The scenes that followed took the audience to couples counselling sessions that referenced the above. Really cleverly done and particularly insightful to understand how the Mixed-Race male character lived through his daily torment and how he grappled with his racial identity and whether he felt and behaved Black enough and/or too Black.
The Black female chastising herself for holding back in her relationship, for fear of her partner perceiving her as too Black, as potentially rejecting her. Lots of audible audience disapproval each time he called her his queen. (The narrative swings subtly from slave-play to slave play and back again). The Black female’s annoyance at how easily her partner has won her attention and affection. How she felt triumphant in securing her white prize, and the separate but apparent public trophyism from her and the partner. Her battling with having to surrender aspects of herself to fit it; her wanting to escape that but knowing she never would - and never could. Unsure if she even wanted to, yet very aware that her choices perpetuate the inequality, the psychological strains that her choice of partner means is a part of her daily strain.

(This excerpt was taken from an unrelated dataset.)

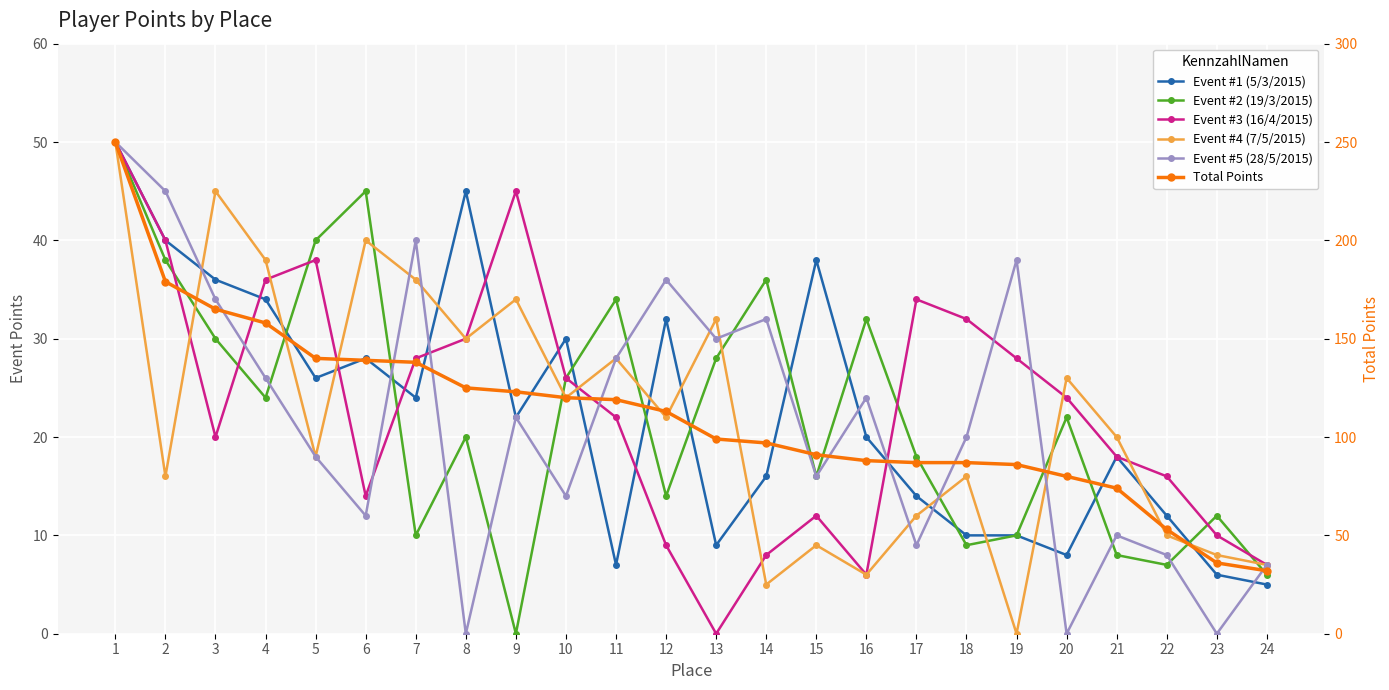

List the series in order of their peak value, lowest first.

Event #1 (5/3/2015), Event #2 (19/3/2015), Event #3 (16/4/2015), Event #4 (7/5/2015), Event #5 (28/5/2015), Total Points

The therapy sessions find that the white partners in all three couples are uncomfortable about their whiteness and privilege in relation to their lovers’. The sessions become dominated by exploitations of what the white discomfort is experienced, justified, understood and silences the experience of the Black characters. The irony lost on the white characters, as the point of the therapy itself was to give the Black partners a voice and sage space to share and explore their lived experiences within the context of their seemingly safe and optional relationships. Slave Play. Really uncomfortable in parts, but I found it really powerful as part of the narrative and experience.
I stayed for the Q&A after the show with the writer, director and some of the cast. Was as interesting as the performance itself. A poignant moment when the Bm actor shared his dismay that on each Black Out performance, members of the audience leave during the Bm+wm intimate scenes, yet we’re quite happy to stay and sit through the slave-play scene when the wm forced the Bf to each cantaloupe off the floor. The actor challenged the audience to reflect on our own reactions to the two scenes.
Overall I enjoyed it. A lot. I’d definitely go to see it again if I had the opportunity. With BHM only a couple of weeks away, I hope there are more Black Out performances and Black plays on.